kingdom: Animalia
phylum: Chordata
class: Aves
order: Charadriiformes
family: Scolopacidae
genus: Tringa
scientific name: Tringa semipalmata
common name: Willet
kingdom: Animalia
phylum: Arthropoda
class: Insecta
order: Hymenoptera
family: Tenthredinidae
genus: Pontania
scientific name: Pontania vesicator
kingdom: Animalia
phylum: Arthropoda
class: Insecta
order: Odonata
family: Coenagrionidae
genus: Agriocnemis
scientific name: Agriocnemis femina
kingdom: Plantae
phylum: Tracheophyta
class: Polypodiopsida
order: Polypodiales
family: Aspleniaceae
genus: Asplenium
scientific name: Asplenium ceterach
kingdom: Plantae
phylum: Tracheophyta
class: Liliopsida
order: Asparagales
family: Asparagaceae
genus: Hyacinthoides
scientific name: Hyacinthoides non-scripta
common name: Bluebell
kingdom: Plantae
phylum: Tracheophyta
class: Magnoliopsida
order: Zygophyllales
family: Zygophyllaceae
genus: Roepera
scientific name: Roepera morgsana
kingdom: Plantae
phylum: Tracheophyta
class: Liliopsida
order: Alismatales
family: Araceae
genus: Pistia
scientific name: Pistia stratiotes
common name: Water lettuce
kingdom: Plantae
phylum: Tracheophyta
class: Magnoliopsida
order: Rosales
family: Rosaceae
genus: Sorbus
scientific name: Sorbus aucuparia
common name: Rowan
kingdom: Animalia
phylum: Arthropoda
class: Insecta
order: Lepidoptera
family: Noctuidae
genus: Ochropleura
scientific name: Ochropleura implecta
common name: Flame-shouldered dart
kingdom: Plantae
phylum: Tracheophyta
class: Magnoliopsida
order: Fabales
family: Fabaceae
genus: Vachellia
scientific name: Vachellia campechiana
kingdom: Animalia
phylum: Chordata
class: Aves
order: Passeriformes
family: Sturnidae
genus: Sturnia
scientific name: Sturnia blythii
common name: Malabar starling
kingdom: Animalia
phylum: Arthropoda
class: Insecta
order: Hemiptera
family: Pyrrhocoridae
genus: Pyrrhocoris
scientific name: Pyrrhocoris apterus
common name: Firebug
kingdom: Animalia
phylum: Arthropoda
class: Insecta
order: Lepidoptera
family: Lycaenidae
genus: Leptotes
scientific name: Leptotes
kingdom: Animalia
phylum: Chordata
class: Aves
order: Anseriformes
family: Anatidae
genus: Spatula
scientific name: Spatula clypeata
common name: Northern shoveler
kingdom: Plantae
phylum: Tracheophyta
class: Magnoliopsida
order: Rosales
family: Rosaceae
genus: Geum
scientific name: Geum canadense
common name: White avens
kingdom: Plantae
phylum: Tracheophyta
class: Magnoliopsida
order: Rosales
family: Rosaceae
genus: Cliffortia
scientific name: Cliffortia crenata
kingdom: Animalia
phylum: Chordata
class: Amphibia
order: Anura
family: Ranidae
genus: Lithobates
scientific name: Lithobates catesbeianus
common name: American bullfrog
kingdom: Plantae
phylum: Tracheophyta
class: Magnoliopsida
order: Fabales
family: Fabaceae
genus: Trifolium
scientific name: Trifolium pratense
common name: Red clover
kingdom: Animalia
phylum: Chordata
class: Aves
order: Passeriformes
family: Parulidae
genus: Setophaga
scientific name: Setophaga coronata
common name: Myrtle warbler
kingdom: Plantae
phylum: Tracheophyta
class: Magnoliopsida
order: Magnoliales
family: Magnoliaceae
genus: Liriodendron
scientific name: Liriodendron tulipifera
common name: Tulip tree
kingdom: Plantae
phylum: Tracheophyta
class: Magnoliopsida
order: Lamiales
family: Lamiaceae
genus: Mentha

> **What you will do**: Please copy every line in the rows above without changing anything.

> **Response to this exercise**:
kingdom: Animalia
phylum: Chordata
class: Aves
order: Charadriiformes
family: Scolopacidae
genus: Tringa
scientific name: Tringa semipalmata
common name: Willet
kingdom: Animalia
phylum: Arthropoda
class: Insecta
order: Hymenoptera
family: Tenthredinidae
genus: Pontania
scientific name: Pontania vesicator
kingdom: Animalia
phylum: Arthropoda
class: Insecta
order: Odonata
family: Coenagrionidae
genus: Agriocnemis
scientific name: Agriocnemis femina
kingdom: Plantae
phylum: Tracheophyta
class: Polypodiopsida
order: Polypodiales
family: Aspleniaceae
genus: Asplenium
scientific name: Asplenium ceterach
kingdom: Plantae
phylum: Tracheophyta
class: Liliopsida
order: Asparagales
family: Asparagaceae
genus: Hyacinthoides
scientific name: Hyacinthoides non-scripta
common name: Bluebell
kingdom: Plantae
phylum: Tracheophyta
class: Magnoliopsida
order: Zygophyllales
family: Zygophyllaceae
genus: Roepera
scientific name: Roepera morgsana
kingdom: Plantae
phylum: Tracheophyta
class: Liliopsida
order: Alismatales
family: Araceae
genus: Pistia
scientific name: Pistia stratiotes
common name: Water lettuce
kingdom: Plantae
phylum: Tracheophyta
class: Magnoliopsida
order: Rosales
family: Rosaceae
genus: Sorbus
scientific name: Sorbus aucuparia
common name: Rowan
kingdom: Animalia
phylum: Arthropoda
class: Insecta
order: Lepidoptera
family: Noctuidae
genus: Ochropleura
scientific name: Ochropleura implecta
common name: Flame-shouldered dart
kingdom: Plantae
phylum: Tracheophyta
class: Magnoliopsida
order: Fabales
family: Fabaceae
genus: Vachellia
scientific name: Vachellia campechiana
kingdom: Animalia
phylum: Chordata
class: Aves
order: Passeriformes
family: Sturnidae
genus: Sturnia
scientific name: Sturnia blythii
common name: Malabar starling
kingdom: Animalia
phylum: Arthropoda
class: Insecta
order: Hemiptera
family: Pyrrhocoridae
genus: Pyrrhocoris
scientific name: Pyrrhocoris apterus
common name: Firebug
kingdom: Animalia
phylum: Arthropoda
class: Insecta
order: Lepidoptera
family: Lycaenidae
genus: Leptotes
scientific name: Leptotes
kingdom: Animalia
phylum: Chordata
class: Aves
order: Anseriformes
family: Anatidae
genus: Spatula
scientific name: Spatula clypeata
common name: Northern shoveler
kingdom: Plantae
phylum: Tracheophyta
class: Magnoliopsida
order: Rosales
family: Rosaceae
genus: Geum
scientific name: Geum canadense
common name: White avens
kingdom: Plantae
phylum: Tracheophyta
class: Magnoliopsida
order: Rosales
family: Rosaceae
genus: Cliffortia
scientific name: Cliffortia crenata
kingdom: Animalia
phylum: Chordata
class: Amphibia
order: Anura
family: Ranidae
genus: Lithobates
scientific name: Lithobates catesbeianus
common name: American bullfrog
kingdom: Plantae
phylum: Tracheophyta
class: Magnoliopsida
order: Fabales
family: Fabaceae
genus: Trifolium
scientific name: Trifolium pratense
common name: Red clover
kingdom: Animalia
phylum: Chordata
class: Aves
order: Passeriformes
family: Parulidae
genus: Setophaga
scientific name: Setophaga coronata
common name: Myrtle warbler
kingdom: Plantae
phylum: Tracheophyta
class: Magnoliopsida
order: Magnoliales
family: Magnoliaceae
genus: Liriodendron
scientific name: Liriodendron tulipifera
common name: Tulip tree
kingdom: Plantae
phylum: Tracheophyta
class: Magnoliopsida
order: Lamiales
family: Lamiaceae
genus: Mentha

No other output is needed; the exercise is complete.